|Discussion in 'All Categories' started by rekha kumari - Feb 11th, 2012 7:15 pm.|
|hole in bladder wall side
urine always leake
re: urine leakage by Dr M.K. Gupta - Feb 18th, 2012 10:09 pm
Dr M.K. Gupta
|Dear Rekha kumari
If VVF is diagnosed within the first couple of days of surgery, a transurethral or suprapubic catheter ought to be placed and maintained for up to Thirty days. Small fistulas ( under 1 cm) may resolve or decrease during this time period if caution can be used to make sure proper continuous drainage from the catheter.
In 1985, Zimmern figured when the fistula is small , the patient's vaginal leakage of urine is cured with Foley placement, the fistula has a high spontaneous cure rate with a 3-week trial of Foley drainage. He also noted that generally, if at the end of Thirty days of catheter placement the fistula has diminished in dimensions, an effort of continued catheter drainage for an additional 2-3 weeks may be beneficial. Finally, Zimmern figured if no improvement is observed after 30 days, a VVF isn't likely to solve spontaneously. In these situations, prolonged catheterization only boosts the perils of infection while offering no increased benefit to fistula cure.
In their series, Davits and Miranda found complete resolution of 4 VVFs with continuous bladder drainage maintained for 19-54 days. Tancer noted spontaneous closure in 3 of 151 patients (2%). During these 3 patients, continuous bladder catheterization was provided within 3 weeks of index hysterectomy; none had an epithelialized fistula tract, and a pair of had transvesical sutures which were removed during the time of the first cystoscopic examination. The size of the VVFs was not documented.
Elkins and Thompson noted some success with continuous bladder drainage. Unfortunately, the speed of success was unpredictable for the individual patient; the rates ranged from 12-80%. Successful cases were seen as a the following criteria: continuous bladder drainage for up to 4 weeks, the VVFs were diagnosed and treated within 7 days of index surgery, VVFs were less than 1 cm, plus they were not related to carcinoma or radiation.
Estrogen replacement therapy in the postmenopausal patient may assist with optimizing tissue vascularization and healing. Oral hormone replacement therapy/estrogen replacement therapy (HRT/ERT) alone has been discovered to suboptimally estrogenize urogenital tissue in 40% of patients. Treatment with estrogen vaginal cream is usually recommended for patients with VVFs who are hypoestrogenic. A 4- to 6-week treatment regimen just before surgery is commonly recommended. It may be used alone or perhaps in combination with oral HRT/ERT. Dosages vary from 2-4 g placed vaginally at night once per week. Alternatively, the individual may place 1 g vaginally at night 3 times each week.

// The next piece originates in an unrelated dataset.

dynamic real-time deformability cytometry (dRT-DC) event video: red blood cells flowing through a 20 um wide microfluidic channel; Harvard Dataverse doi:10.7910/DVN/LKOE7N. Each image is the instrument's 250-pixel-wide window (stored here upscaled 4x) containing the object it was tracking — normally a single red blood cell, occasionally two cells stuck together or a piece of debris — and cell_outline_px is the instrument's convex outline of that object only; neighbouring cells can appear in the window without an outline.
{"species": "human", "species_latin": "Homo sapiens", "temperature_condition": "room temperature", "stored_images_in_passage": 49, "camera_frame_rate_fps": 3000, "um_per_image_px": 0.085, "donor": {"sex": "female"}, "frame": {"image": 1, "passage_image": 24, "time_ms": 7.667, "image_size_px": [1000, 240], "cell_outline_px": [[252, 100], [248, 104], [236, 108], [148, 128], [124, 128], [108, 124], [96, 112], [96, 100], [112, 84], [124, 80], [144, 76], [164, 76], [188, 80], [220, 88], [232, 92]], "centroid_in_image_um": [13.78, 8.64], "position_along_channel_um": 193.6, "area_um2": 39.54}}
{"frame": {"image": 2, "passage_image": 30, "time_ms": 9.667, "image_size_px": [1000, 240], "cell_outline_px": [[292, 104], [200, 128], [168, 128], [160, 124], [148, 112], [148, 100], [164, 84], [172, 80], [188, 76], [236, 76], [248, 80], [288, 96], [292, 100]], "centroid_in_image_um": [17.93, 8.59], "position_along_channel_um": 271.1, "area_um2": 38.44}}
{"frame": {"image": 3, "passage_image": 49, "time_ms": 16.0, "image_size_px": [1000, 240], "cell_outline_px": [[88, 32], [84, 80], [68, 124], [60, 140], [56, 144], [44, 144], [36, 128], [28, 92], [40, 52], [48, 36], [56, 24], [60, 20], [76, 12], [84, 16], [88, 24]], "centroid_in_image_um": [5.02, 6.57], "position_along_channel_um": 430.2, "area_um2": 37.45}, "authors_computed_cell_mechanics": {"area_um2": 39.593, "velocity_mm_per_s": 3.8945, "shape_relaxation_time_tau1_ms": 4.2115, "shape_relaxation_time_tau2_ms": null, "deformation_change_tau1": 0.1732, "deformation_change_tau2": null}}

Corticosteroid and nonsteroidal anti-inflammatory treatments are theorized to reduce early inflammatory changes at the fistula site. However, its efficacy has not been proven. Since it also carries potential risks for impairment of wound healing, when early repair is planned, cortisone is not suitable for the treatment of VVF.
Acidification of urine to diminish risks of cystitis, mucus production, and formation of bladder calculi may be a consideration, especially in the interval between your diagnosis and surgical repair of VVF. Vitamin C at 500 mg orally 3 times daily enables you to acidify urine. Alternatively, methenamine mandelate at 550 mg plus sodium acid phosphate at 500 mg 1-4 times per day also can be administered to achieve urine acidification.
Urised is effective for control of postoperative bladder spasms. It's a combination of antiseptics (methenamine, methylene blue, phenyl salicylate, benzoic acid) and parasympatholytics (atropine sulfate, hyoscyamine sulfate).
Sitz baths and barrier ointments, such as zinc oxide preparations, can offer needed relief from local ammoniacal dermatitis.
The best chance for a surgeon to attain successful repair is to apply the type of surgery with which he or she is most familiar. Techniques of repair include (1) the vaginal approach, (2) the abdominal approach, (3) electrocautery, (4), fibrin glue, (5) endoscopic closure using fibrin glue without or with adding bovine collagen, (6) the laparoscopic approach, and (7) using interposition flaps or grafts.